» Excerpted records:
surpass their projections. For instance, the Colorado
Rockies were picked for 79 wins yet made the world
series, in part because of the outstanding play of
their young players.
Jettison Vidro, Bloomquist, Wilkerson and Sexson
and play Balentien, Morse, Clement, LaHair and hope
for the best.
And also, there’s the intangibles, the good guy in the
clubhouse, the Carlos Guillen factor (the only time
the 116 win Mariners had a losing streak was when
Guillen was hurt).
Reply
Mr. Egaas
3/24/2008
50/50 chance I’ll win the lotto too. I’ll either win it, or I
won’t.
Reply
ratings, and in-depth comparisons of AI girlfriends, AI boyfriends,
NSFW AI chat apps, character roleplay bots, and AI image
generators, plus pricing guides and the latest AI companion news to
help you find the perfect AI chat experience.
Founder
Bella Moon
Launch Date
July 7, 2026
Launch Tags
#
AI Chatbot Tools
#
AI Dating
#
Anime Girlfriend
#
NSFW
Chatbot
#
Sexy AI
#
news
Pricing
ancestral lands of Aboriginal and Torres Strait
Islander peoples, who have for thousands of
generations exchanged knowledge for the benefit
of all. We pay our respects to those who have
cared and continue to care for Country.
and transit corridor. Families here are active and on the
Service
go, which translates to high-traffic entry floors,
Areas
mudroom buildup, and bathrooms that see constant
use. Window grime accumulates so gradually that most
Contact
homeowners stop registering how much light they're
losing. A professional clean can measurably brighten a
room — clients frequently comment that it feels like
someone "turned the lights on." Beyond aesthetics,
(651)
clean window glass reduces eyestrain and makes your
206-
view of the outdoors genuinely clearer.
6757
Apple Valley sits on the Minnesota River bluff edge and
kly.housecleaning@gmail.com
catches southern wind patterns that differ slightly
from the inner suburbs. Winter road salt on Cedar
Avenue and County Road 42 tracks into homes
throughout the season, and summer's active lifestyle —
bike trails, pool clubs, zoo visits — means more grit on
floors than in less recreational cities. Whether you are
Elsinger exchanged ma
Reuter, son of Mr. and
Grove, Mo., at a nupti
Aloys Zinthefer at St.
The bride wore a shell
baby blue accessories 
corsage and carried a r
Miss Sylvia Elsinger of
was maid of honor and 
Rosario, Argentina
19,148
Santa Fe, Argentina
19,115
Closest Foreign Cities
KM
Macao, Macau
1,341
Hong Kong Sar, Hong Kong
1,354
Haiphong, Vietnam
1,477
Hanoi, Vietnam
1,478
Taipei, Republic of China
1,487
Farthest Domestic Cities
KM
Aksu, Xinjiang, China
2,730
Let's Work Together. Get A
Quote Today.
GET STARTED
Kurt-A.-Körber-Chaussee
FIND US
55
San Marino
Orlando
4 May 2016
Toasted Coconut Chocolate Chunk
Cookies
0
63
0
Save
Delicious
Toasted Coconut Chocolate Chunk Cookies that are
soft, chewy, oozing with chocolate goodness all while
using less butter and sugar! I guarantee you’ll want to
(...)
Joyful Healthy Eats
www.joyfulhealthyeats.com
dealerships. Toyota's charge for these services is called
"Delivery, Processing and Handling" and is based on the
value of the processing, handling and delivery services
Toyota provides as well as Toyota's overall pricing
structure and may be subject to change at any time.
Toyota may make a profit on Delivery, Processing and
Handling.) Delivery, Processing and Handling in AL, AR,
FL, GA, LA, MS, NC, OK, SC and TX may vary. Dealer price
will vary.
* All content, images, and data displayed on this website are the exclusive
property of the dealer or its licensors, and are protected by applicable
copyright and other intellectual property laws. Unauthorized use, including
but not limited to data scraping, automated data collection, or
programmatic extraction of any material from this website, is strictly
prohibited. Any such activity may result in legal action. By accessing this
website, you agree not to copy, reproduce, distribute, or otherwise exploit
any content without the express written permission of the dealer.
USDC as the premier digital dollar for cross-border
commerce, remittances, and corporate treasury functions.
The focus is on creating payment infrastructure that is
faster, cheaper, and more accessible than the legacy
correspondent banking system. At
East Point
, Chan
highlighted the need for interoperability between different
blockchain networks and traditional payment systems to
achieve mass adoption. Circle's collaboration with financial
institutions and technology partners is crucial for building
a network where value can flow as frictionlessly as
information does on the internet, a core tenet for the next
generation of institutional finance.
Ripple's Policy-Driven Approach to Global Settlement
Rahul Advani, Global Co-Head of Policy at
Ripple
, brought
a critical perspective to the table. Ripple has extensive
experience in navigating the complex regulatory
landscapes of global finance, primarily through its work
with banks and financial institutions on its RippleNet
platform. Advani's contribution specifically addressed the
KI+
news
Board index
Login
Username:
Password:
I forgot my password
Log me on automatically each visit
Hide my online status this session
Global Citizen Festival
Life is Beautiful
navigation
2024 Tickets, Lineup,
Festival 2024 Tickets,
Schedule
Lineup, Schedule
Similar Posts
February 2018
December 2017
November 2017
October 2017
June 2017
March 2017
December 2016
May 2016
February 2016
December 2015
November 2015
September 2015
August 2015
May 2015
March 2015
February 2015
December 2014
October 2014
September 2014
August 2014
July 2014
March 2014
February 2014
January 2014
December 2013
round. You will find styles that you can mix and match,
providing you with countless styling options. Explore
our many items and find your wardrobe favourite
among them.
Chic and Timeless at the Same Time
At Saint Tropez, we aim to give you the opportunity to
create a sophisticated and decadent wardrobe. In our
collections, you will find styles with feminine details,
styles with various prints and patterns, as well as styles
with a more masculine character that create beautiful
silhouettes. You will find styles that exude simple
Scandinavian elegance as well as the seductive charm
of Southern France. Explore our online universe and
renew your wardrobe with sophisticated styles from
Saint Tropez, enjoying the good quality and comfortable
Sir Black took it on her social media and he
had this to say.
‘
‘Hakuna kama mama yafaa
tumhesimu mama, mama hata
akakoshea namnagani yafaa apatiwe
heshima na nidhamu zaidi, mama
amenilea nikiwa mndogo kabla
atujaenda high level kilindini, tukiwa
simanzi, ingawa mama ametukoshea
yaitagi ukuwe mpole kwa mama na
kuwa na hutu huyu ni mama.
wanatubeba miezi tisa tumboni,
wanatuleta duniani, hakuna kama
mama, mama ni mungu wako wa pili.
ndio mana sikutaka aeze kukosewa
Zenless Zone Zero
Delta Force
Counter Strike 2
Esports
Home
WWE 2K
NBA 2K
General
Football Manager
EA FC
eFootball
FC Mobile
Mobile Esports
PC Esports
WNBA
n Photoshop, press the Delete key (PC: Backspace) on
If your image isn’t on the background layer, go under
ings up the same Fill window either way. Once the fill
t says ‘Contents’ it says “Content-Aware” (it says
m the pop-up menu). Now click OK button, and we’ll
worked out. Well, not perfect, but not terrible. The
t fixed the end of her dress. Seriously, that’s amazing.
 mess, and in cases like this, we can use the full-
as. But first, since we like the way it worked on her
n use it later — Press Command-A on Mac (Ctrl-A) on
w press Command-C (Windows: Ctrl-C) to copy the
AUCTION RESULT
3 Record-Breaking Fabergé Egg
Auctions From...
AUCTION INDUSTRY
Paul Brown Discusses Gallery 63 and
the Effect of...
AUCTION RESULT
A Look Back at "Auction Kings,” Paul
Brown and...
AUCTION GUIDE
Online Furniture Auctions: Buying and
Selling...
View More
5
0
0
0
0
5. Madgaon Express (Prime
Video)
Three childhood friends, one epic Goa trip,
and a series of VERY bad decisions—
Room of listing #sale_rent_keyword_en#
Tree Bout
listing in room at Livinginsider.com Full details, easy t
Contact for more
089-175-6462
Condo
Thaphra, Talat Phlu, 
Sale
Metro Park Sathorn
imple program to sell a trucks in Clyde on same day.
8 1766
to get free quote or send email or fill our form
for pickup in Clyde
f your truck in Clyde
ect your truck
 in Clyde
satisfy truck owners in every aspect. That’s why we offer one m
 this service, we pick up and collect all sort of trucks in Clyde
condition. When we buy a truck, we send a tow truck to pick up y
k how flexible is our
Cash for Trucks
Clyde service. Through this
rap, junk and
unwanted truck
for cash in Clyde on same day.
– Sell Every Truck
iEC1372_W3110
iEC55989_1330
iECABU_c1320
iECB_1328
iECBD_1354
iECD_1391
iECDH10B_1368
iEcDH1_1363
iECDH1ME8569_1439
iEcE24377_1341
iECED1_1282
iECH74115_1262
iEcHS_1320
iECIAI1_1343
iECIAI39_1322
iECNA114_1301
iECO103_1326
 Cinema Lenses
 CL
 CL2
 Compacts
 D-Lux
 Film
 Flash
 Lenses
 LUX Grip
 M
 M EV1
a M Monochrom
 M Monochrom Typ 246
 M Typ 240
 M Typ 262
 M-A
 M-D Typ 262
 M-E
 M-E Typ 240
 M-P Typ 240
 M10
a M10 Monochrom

» Exercise directions:
Repeat, character for character, the lines of the material above from the line with "February 2014" through the line with "tumhesimu mama, mama hata".

» Exercise answer:
February 2014
January 2014
December 2013
round. You will find styles that you can mix and match,
providing you with countless styling options. Explore
our many items and find your wardrobe favourite
among them.
Chic and Timeless at the Same Time
At Saint Tropez, we aim to give you the opportunity to
create a sophisticated and decadent wardrobe. In our
collections, you will find styles with feminine details,
styles with various prints and patterns, as well as styles
with a more masculine character that create beautiful
silhouettes. You will find styles that exude simple
Scandinavian elegance as well as the seductive charm
of Southern France. Explore our online universe and
renew your wardrobe with sophisticated styles from
Saint Tropez, enjoying the good quality and comfortable
Sir Black took it on her social media and he
had this to say.
‘
‘Hakuna kama mama yafaa
tumhesimu mama, mama hata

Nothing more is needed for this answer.